The Act also established the Human Fertilisation and Embryology Authority which regulates research or treatment which involves the creation, keeping and using of human embryos outside the body, or the storage or donation of human eggs and sperm.
The 1990 Act also makes provision regarding the parentage of children born as a result of surrogacy arrangements and confers a power on the Courts to make an Order providing for a child born as a result of a surrogacy arrangement to be treated in law as the child of the couple who commissioned the surrogate mother to carry the child. Whilst parentage is usually a matter for Scots private law, the Scottish Parliament is not able to make provision amending section 30 in relation to surrogacy arrangements or the other matters covered by the 1990 Act.
All matters relating to human genetics not already reserved by the reservation of the subject-matter of the Human Fertilisation and Embryology Act 1990 will be reserved. This includes research, testing or treatment concerning the human genome or genetic disorders including gene therapy research and all matters relating to the social, ethical and economic consequences of human genetics, such as providing genetic tests for insurance or employment purposes or patenting genetic material.
The following functions have been included in the Scotland Act 1998 (Transfer of Functions to the Scottish Ministers etc.) Order 1999 (S.I. 1999/1750).
The Human Fertilisation and Embryology Act 1990 (c.37), section 30(9).

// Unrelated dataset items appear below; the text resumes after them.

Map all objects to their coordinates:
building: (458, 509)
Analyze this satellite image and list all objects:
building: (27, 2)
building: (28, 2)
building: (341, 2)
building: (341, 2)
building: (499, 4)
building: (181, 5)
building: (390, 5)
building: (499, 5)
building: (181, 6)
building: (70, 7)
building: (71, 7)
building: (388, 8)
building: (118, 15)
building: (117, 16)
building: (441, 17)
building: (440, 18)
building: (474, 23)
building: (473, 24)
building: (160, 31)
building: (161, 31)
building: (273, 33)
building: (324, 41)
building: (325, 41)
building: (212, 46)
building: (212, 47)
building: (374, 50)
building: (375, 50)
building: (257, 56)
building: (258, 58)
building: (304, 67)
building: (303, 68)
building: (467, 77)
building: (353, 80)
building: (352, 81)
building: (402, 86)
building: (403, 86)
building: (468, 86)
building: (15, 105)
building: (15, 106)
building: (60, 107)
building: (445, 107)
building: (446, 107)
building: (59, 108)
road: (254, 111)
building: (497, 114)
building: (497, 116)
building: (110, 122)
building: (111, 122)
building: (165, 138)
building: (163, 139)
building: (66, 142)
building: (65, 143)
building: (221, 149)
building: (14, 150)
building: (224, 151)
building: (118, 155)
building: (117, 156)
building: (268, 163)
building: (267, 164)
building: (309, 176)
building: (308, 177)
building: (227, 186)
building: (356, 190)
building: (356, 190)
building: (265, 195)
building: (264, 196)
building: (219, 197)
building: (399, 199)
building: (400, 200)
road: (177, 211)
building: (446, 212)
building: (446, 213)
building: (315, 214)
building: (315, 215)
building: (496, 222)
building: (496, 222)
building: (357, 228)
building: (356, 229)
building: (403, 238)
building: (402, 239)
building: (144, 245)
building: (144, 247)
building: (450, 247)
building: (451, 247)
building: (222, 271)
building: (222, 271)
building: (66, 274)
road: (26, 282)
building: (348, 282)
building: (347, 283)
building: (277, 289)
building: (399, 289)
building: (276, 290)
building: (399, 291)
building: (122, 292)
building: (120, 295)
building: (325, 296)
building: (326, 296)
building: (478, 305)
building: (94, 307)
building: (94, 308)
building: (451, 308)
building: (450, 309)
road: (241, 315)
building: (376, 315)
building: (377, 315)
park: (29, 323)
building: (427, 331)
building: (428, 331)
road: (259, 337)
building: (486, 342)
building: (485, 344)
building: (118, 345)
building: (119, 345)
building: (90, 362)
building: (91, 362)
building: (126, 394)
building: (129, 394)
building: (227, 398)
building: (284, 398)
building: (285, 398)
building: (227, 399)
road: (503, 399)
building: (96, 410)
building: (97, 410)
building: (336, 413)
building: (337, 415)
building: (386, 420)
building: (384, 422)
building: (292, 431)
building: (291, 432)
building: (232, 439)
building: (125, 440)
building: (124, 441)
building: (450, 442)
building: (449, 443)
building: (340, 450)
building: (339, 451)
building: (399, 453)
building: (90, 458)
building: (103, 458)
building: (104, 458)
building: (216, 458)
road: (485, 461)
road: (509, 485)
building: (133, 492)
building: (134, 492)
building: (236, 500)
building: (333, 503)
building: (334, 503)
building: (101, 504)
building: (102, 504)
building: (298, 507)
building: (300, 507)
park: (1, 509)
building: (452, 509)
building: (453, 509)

The function of the Secretary of State to make regulations under section 30(9), as read with section 45 to provide (a) for any provision of the enactments about adoption to have effect with or without modifications in relation to orders under section 30 and applications for such orders as it has effect in relation to adoption, and applications for adoption orders, and (b) for references to adoption in any enactment to be read in the way specified in section 30(9).
These orders are considered to have effect similar to adoption orders.